___ RAW DATA

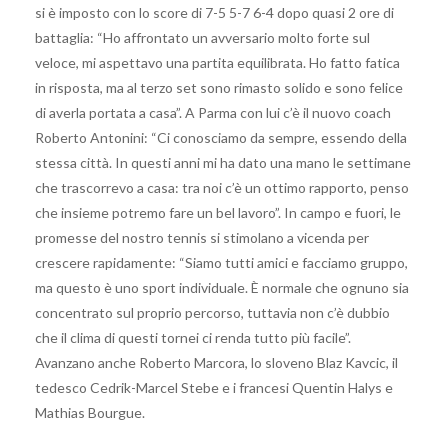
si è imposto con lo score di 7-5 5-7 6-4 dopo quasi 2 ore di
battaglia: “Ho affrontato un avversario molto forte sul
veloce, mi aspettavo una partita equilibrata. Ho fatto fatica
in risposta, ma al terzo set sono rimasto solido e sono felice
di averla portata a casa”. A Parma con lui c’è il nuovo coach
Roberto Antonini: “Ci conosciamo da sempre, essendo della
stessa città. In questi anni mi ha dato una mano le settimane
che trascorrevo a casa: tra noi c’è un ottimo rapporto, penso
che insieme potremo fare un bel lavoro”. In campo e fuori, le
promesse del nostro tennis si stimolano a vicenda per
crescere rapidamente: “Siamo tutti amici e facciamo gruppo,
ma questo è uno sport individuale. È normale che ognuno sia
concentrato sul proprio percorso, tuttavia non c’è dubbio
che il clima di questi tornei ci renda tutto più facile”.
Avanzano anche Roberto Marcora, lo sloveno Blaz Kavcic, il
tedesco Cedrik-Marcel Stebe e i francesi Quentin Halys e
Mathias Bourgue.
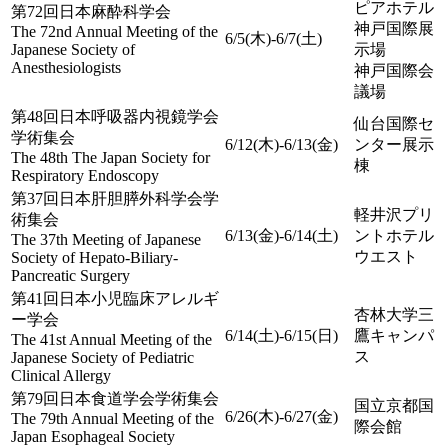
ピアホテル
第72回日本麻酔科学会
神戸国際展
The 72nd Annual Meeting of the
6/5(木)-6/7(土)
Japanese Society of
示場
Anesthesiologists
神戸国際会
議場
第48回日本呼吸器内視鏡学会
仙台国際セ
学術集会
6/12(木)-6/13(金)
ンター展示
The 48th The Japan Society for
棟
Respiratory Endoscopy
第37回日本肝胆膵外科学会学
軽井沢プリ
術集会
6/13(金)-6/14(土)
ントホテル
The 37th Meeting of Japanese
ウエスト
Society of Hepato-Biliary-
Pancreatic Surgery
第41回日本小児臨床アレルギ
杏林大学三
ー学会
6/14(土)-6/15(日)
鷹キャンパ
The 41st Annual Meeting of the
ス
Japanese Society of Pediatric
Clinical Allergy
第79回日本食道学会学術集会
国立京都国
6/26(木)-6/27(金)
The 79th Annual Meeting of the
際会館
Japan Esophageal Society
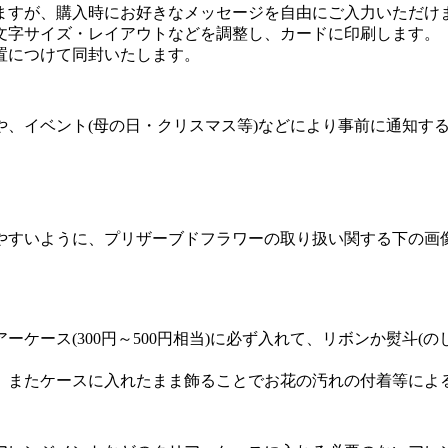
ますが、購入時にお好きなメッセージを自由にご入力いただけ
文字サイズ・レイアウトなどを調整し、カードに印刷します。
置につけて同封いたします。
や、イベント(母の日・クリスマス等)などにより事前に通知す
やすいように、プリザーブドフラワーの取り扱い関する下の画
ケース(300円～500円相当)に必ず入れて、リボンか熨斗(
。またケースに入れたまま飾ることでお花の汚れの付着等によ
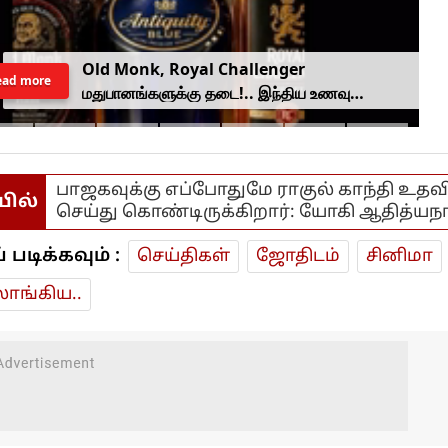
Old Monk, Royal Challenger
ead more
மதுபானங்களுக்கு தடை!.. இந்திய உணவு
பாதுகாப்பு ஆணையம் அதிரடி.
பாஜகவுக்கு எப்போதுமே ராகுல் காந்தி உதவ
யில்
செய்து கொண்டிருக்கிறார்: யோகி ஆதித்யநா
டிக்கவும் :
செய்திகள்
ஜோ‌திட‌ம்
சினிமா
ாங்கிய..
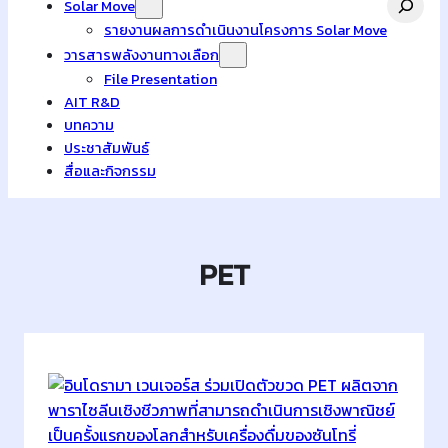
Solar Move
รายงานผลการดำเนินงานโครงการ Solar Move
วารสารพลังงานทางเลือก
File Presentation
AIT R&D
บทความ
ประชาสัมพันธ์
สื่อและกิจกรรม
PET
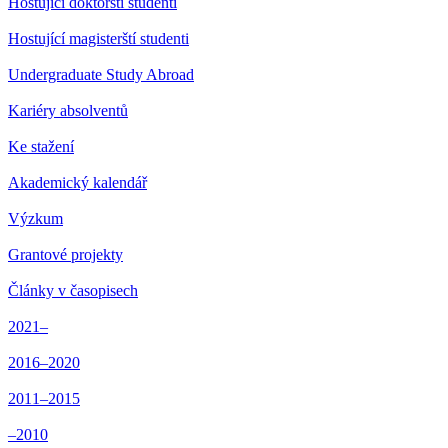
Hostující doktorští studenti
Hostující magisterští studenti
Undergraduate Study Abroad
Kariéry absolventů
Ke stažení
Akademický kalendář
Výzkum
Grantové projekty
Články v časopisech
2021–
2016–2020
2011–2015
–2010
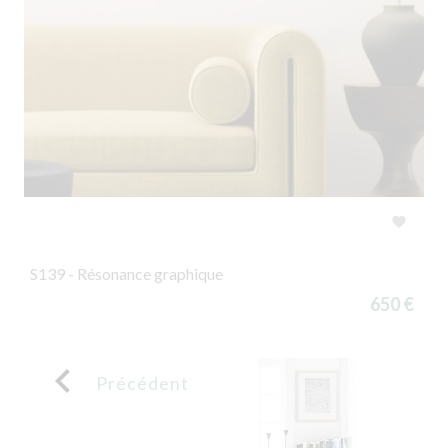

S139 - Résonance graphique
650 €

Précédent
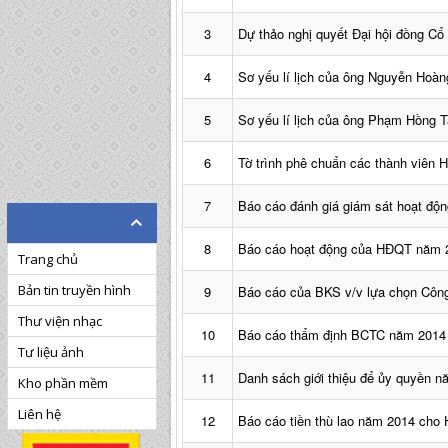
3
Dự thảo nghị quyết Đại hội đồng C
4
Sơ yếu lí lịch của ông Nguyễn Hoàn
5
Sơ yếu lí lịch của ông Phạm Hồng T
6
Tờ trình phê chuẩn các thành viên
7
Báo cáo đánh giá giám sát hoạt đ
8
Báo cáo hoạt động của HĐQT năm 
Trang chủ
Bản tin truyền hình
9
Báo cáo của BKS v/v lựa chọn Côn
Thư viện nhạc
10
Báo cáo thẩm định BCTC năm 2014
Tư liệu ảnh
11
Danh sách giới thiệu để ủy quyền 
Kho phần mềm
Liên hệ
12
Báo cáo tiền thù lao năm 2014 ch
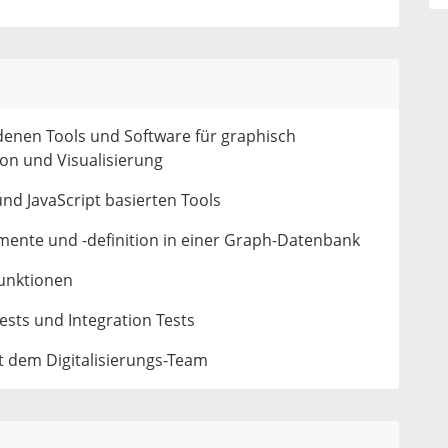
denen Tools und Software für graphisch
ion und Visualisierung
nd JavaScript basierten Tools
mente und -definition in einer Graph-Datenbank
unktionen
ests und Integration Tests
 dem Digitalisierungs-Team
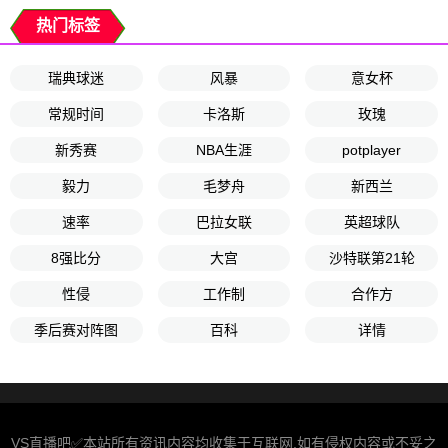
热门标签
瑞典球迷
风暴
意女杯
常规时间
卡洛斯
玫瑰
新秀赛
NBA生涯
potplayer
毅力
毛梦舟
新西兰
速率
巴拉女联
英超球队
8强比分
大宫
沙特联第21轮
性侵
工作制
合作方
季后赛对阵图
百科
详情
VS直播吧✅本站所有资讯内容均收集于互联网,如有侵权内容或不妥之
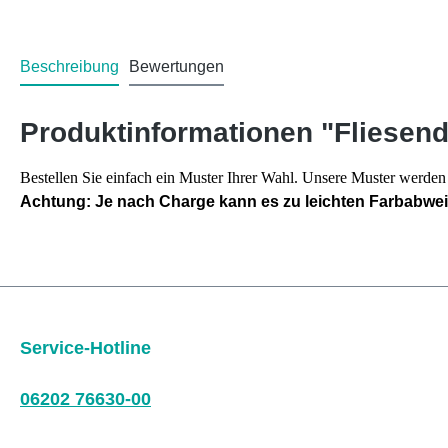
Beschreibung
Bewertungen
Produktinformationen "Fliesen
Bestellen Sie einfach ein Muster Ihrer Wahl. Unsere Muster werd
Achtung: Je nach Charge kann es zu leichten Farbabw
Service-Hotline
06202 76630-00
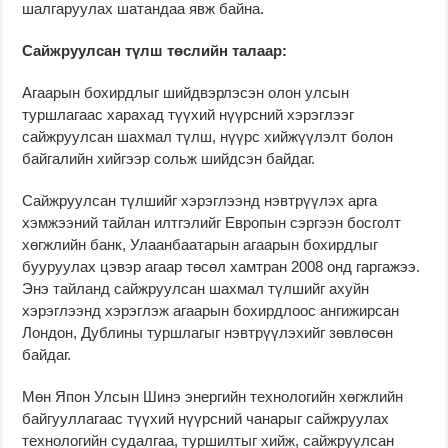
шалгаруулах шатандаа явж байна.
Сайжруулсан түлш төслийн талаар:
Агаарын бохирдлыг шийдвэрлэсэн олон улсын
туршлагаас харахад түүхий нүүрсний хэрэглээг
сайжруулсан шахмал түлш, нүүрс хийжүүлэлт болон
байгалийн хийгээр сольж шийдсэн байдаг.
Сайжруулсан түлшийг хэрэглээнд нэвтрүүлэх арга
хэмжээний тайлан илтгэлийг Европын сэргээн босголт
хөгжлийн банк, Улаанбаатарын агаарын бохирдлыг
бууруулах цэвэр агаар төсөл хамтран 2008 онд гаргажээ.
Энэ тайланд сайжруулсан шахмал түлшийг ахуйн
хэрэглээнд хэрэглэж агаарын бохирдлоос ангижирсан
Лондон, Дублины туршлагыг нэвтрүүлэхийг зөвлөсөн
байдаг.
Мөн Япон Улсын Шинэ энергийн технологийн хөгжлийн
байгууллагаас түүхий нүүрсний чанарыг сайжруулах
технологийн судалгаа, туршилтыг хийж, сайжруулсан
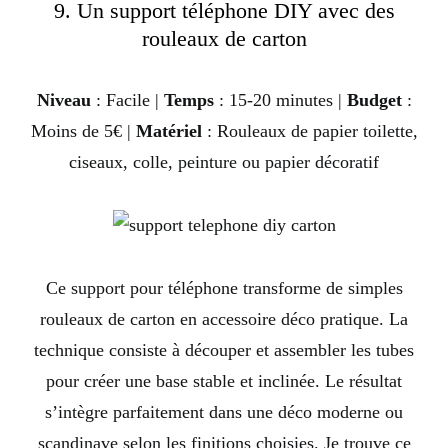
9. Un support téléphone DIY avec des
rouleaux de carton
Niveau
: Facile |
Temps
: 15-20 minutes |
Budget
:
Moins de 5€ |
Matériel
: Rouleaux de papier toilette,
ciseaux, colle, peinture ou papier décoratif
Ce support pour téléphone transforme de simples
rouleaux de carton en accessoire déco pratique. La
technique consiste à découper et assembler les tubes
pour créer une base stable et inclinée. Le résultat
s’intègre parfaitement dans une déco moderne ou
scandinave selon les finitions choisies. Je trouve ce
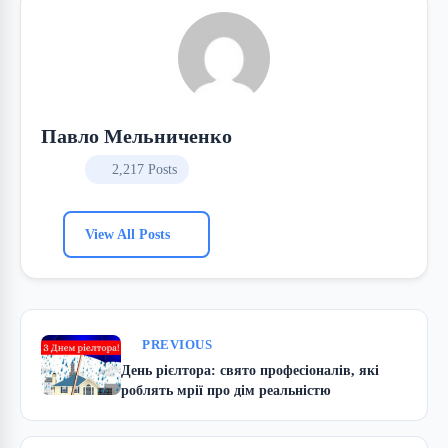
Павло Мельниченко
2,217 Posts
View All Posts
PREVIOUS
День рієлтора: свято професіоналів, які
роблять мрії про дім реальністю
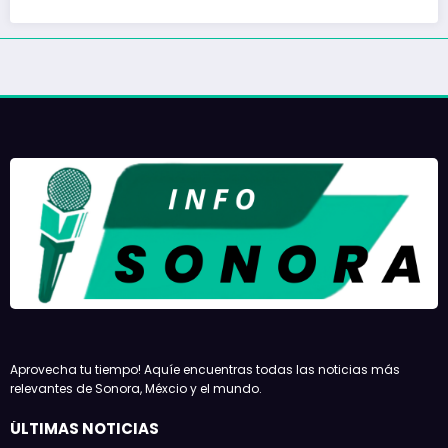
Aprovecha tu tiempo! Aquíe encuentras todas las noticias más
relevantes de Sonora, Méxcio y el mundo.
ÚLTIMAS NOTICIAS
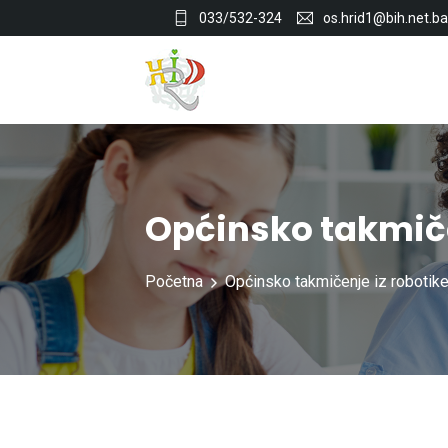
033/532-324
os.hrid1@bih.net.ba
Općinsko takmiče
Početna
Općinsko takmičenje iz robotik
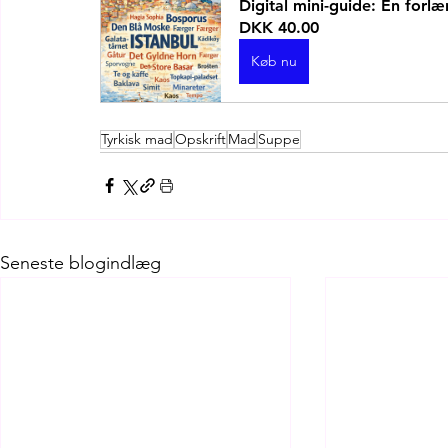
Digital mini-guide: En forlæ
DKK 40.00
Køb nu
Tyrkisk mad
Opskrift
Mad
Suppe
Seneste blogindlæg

______

* **AIM OF THE TASK**
Recast the text read from all the records above as a single numbered list with one line per item, skipping any blank lines. Leave the pictures out of the answer.

* **SOLUTION FOR THIS TASK**
1. si è imposto con lo score di 7-5 5-7 6-4 dopo quasi 2 ore di
2. battaglia: “Ho affrontato un avversario molto forte sul
3. veloce, mi aspettavo una partita equilibrata. Ho fatto fatica
4. in risposta, ma al terzo set sono rimasto solido e sono felice
5. di averla portata a casa”. A Parma con lui c’è il nuovo coach
6. Roberto Antonini: “Ci conosciamo da sempre, essendo della
7. stessa città. In questi anni mi ha dato una mano le settimane
8. che trascorrevo a casa: tra noi c’è un ottimo rapporto, penso
9. che insieme potremo fare un bel lavoro”. In campo e fuori, le
10. promesse del nostro tennis si stimolano a vicenda per
11. crescere rapidamente: “Siamo tutti amici e facciamo gruppo,
12. ma questo è uno sport individuale. È normale che ognuno sia
13. concentrato sul proprio percorso, tuttavia non c’è dubbio
14. che il clima di questi tornei ci renda tutto più facile”.
15. Avanzano anche Roberto Marcora, lo sloveno Blaz Kavcic, il
16. tedesco Cedrik-Marcel Stebe e i francesi Quentin Halys e
17. Mathias Bourgue.
18. ピアホテル
19. 第72回日本麻酔科学会
20. 神戸国際展
21. The 72nd Annual Meeting of the
22. 6/5(木)-6/7(土)
23. Japanese Society of
24. 示場
25. Anesthesiologists
26. 神戸国際会
27. 議場
28. 第48回日本呼吸器内視鏡学会
29. 仙台国際セ
30. 学術集会
31. 6/12(木)-6/13(金)
32. ンター展示
33. The 48th The Japan Society for
34. 棟
35. Respiratory Endoscopy
36. 第37回日本肝胆膵外科学会学
37. 軽井沢プリ
38. 術集会
39. 6/13(金)-6/14(土)
40. ントホテル
41. The 37th Meeting of Japanese
42. ウエスト
43. Society of Hepato-Biliary-
44. Pancreatic Surgery
45. 第41回日本小児臨床アレルギ
46. 杏林大学三
47. ー学会
48. 6/14(土)-6/15(日)
49. 鷹キャンパ
50. The 41st Annual Meeting of the
51. ス
52. Japanese Society of Pediatric
53. Clinical Allergy
54. 第79回日本食道学会学術集会
55. 国立京都国
56. 6/26(木)-6/27(金)
57. The 79th Annual Meeting of the
58. 際会館
59. Japan Esophageal Society
60. ますが、購入時にお好きなメッセージを自由にご入力いただけ
61. 文字サイズ・レイアウトなどを調整し、カードに印刷します。
62. 置につけて同封いたします。
63. や、イベント(母の日・クリスマス等)などにより事前に通知す
64. やすいように、プリザーブドフラワーの取り扱い関する下の画
65. ケース(300円～500円相当)に必ず入れて、リボンか熨斗(
66. 。またケースに入れたまま飾ることでお花の汚れの付着等によ
67. Old Monk, Royal Challenger
68. ead more
69. மதுபானங்களுக்கு தடை!.. இந்திய உணவு
70. பாதுகாப்பு ஆணையம் அதிரடி.
71. பாஜகவுக்கு எப்போதுமே ராகுல் காந்தி உதவ
72. யில்
73. செய்து கொண்டிருக்கிறார்: யோகி ஆதித்யநா
74. டிக்கவும் :
75. செய்திகள்
76. ஜோ‌திட‌ம்
77. சினிமா
78. ாங்கிய..
79. Solar Move
80. รายงานผลการดำเนินงานโครงการ Solar Move
81. วารสารพลังงานทางเลือก
82. File Presentation
83. AIT R&D
84. บทความ
85. ประชาสัมพันธ์
86. สื่อและกิจกรรม
87. PET
88. Hostující doktorští studenti
89. Hostující magisterští studenti
90. Undergraduate Study Abroad
91. Kariéry absolventů
92. Ke stažení
93. Akademický kalendář
94. Výzkum
95. Grantové projekty
96. Články v časopisech
97. 2021–
98. 2016–2020
99. 2011–2015
100. –2010
101. 
102. S139 - Résonance graphique
103. 650 €
104. 
105. Précédent
106. 3
107. Dự thảo nghị quyết Đại hội đồng C
108. 4
109. Sơ yếu lí lịch của ông Nguyễn Hoàn
110. 5
111. Sơ yếu lí lịch của ông Phạm Hồng T
112. 6
113. Tờ trình phê chuẩn các thành viên
114. 7
115. Báo cáo đánh giá giám sát hoạt đ
116. 8
117. Báo cáo hoạt động của HĐQT năm 
118. Trang chủ
119. Bản tin truyền hình
120. 9
121. Báo cáo của BKS v/v lựa chọn Côn
122. Thư viện nhạc
123. 10
124. Báo cáo thẩm định BCTC năm 2014
125. Tư liệu ảnh
126. 11
127. Danh sách giới thiệu để ủy quyền 
128. Kho phần mềm
129. Liên hệ
130. 12
131. Báo cáo tiền thù lao năm 2014 ch
132. denen Tools und Software für graphisch
133. ion und Visualisierung
134. nd JavaScript basierten Tools
135. mente und -definition in einer Graph-Datenbank
136. unktionen
137. ests und Integration Tests
138.  dem Digitalisierungs-Team
139. 热门标签
140. 瑞典球迷
141. 风暴
142. 意女杯
143. 常规时间
144. 卡洛斯
145. 玫瑰
146. 新秀赛
147. NBA生涯
148. potplayer
149. 毅力
150. 毛梦舟
151. 新西兰
152. 速率
153. 巴拉女联
154. 英超球队
155. 8强比分
156. 大宫
157. 沙特联第21轮
158. 性侵
159. 工作制
160. 合作方
161. 季后赛对阵图
162. 百科
163. 详情
164. VS直播吧✅本站所有资讯内容均收集于互联网,如有侵权内容或不妥之
165. Beschreibung
166. Bewertungen
167. Produktinformationen "Fliesen
168. Bestellen Sie einfach ein Muster Ihrer Wahl. Unsere Muster werd
169. Achtung: Je nach Charge kann es zu leichten Farbabw
170. Service-Hotline
171. 06202 76630-00
172. шалгаруулах шатандаа явж байна.
173. Сайжруулсан түлш төслийн талаар:
174. Агаарын бохирдлыг шийдвэрлэсэн олон улсын
175. туршлагаас харахад түүхий нүүрсний хэрэглээг
176. сайжруулсан шахмал түлш, нүүрс хийжүүлэлт болон
177. байгалийн хийгээр сольж шийдсэн байдаг.
178. Сайжруулсан түлшийг хэрэглээнд нэвтрүүлэх арга
179. хэмжээний тайлан илтгэлийг Европын сэргээн босголт
180. хөгжлийн банк, Улаанбаатарын агаарын бохирдлыг
181. бууруулах цэвэр агаар төсөл хамтран 2008 онд гаргажээ.
182. Энэ тайланд сайжруулсан шахмал түлшийг ахуйн
183. хэрэглээнд хэрэглэж агаарын бохирдлоос ангижирсан
184. Лондон, Дублины туршлагыг нэвтрүүлэхийг зөвлөсөн
185. байдаг.
186. Мөн Япон Улсын Шинэ энергийн технологийн хөгжлийн
187. байгууллагаас түүхий нүүрсний чанарыг сайжруулах
188. технологийн судалгаа, туршилтыг хийж, сайжруулсан
189. 9. Un support téléphone DIY avec des
190. rouleaux de carton
191. Niveau
192. : Facile |
193. Temps
194. : 15-20 minutes |
195. Budget
196. :
197. Moins de 5€ |
198. Matériel
199. : Rouleaux de papier toilette,
200. ciseaux, colle, peinture ou papier décoratif
201. Ce support pour téléphone transforme de simples
202. rouleaux de carton en accessoire déco pratique. La
203. technique consiste à découper et assembler les tubes
204. pour créer une base stable et inclinée. Le résultat
205. s’intègre parfaitement dans une déco moderne ou
206. scandinave selon les finitions choisies. Je trouve ce
207. Павло Мельниченко
208. 2,217 Posts
209. View All Posts
210. PREVIOUS
211. День рієлтора: свято професіоналів, які
212. роблять мрії про дім реальністю
213. Aprovecha tu tiempo! Aquíe encuentras todas las noticias más
214. relevantes de Sonora, Méxcio y el mundo.
215. ÚLTIMAS NOTICIAS
216. 033/532-324
217. os.hrid1@bih.net.ba
218. Općinsko takmiče
219. Početna
220. Općinsko takmičenje iz robotik
221. Digital mini-guide: En forlæ
222. DKK 40.00
223. Køb nu
224. Tyrkisk mad
225. Opskrift
226. Mad
227. Suppe
228. Seneste blogindlæg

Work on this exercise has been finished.